SOURCE TEXT:
==============================

Saturday, August 15th will forever be memorable for me, since it’s the sweatiest I’ve ever in my life.
I spent the better portion of that day volunteering at the GWAR-B-Q, an annual music festival in Richmond, VA where the great unwashed fill Hadad's Lake with sweat, beer, and fake blood as a variety of punk and metal bands (headlined by GWAR, of course) play on three stages. It's a mix between the Maryland State Fair and the Chronicles of Gor, and it was immensely fun.
My job was to wear a weird/gross costume as part of the Q's Crypt of Chaos, a GWAR-themed haunted house where their sun-blind, day-drunk fans could interact directly with some of GWAR's most notable characters, including Nazi Pope, Hellcop, and Mutavore. This opportunity came about because someone in the GWAR camp was made aware of the Baltimore Rock Opera Society (or BROS), of which I’m a proud member, and reached out to us for volunteers. I jumped on this opportunity, and for good reason; it's not every day that GWAR asks me to dress like a freak and troll complete strangers.

==============================

COLLECTED DATA:
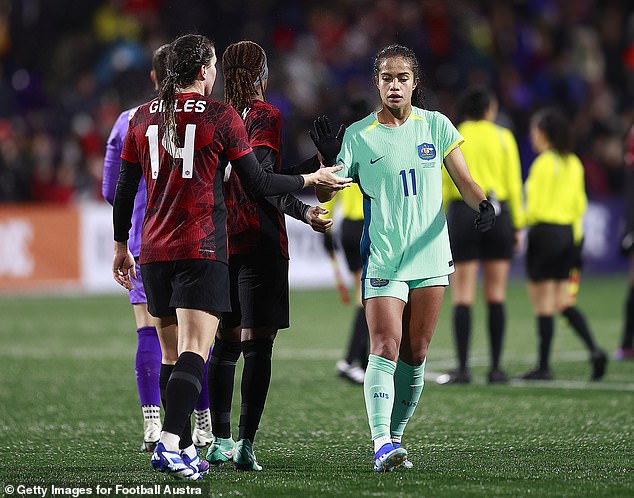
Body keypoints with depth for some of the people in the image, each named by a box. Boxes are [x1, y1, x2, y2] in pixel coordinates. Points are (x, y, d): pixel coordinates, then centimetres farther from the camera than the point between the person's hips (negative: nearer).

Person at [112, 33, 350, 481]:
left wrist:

==============================

WORK TASK:
Continue the account above of volunteering at the GWAR-B-Q, starting after its final sentence.

WRITTEN ANSWER:
I don't know what the crossover audience is between Splice readers and GWAR fans, but for those in the dark, GWAR is a ridiculous heavy metal band known for performing in grotesquely elaborate rubber/foam/latex costumes. The band portrays itself as a troupe of intergalactic barbarians who were banished to Earth, where they are constantly attacked by their many enemies (aka the band members' friends, also dressed in weird costumes), including cyborgs, dinosaurs, and hideous giants. Their live shows are glorious celebrations of commedia dell'arte, Jacobean theatre, and Paris' legendary Grand Guignol, full of gory monster battles that spray the audience with gallons of fake blood, intestinal gunk, semen, and other bodily fluids. When they're feeling especially puckish, the band mutilates effigies of celebrities, political/historical figures, and social archetypes on stage as well.
The band itself is in an interesting position, since their original lead singer died last year, and their decision to continue on with new vocalists (one of whom gave a TED Talk, believe it or not) has met with some criticism. The idea that the band is not a fixed entity as much as a continuing mythology with a revolving cast of characters is ultimately what keeps them going.
The same can be said for Slave Pit Inc., the Richmond-based arts collective and effects studio created specifically for GWAR. They make every costume, puppet, and blood-squirting prop in the band's arsenal, book their tours, produce their movies, and release their albums. They've been dedicated to this absurdity since the mid-1980s, and hit their 30th anniversary not long ago.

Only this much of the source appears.